The EC launched the investigation today, after its initial investigations turned up: a significant change in the pattern of trade involving exports from the Peoples Republic of China, Malaysia and Taiwan to the Union has taken place following the imposition of the [countervailing duty] measures, without sufficient due cause or economic justification for such a change other than the imposition of the duty.

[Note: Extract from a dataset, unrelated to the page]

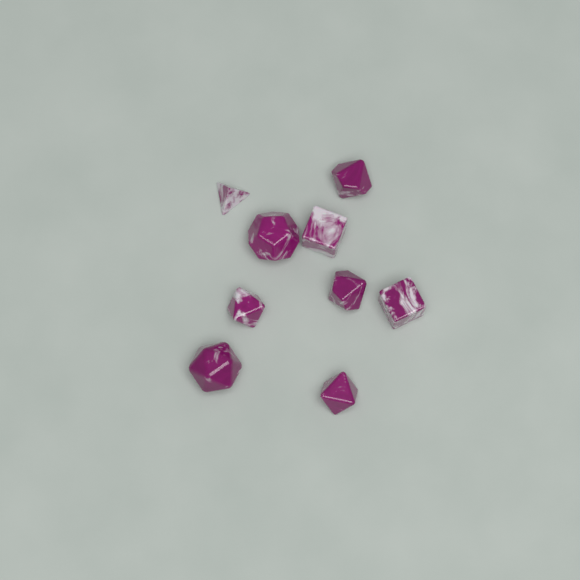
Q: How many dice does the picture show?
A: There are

It initially appears that the investigation will not apply to modules or components produced in Malaysia by non-Chinese companies. The EC documentation notes that products with a CN code will be investigated.
Both SunPower and Hanwha Q Cells produce c-Si modules in Malaysia. pv magazine has contacted the EC for clarification as to whether these manufacturers will be included in the investigation.
Thin film modules, and therefore First Solar products, are explicitly excluded from the investigation.
This latest EC investigation can last six months and the EC has ordered records be kept of c-Si solar imports into the EU be kept, opening the way for retroactive duties to be levied.
A number of Chinese manufacturers have negotiated a minimum import price regarding exports to the EU, however problems as to whether these have been adhered to have emerged in recent months. ET Solar, Canadian Solar and ReneSola were all identified by the EC as having taken measures to make the enforcement of the minimum price practicable and therefore voiding the agreement.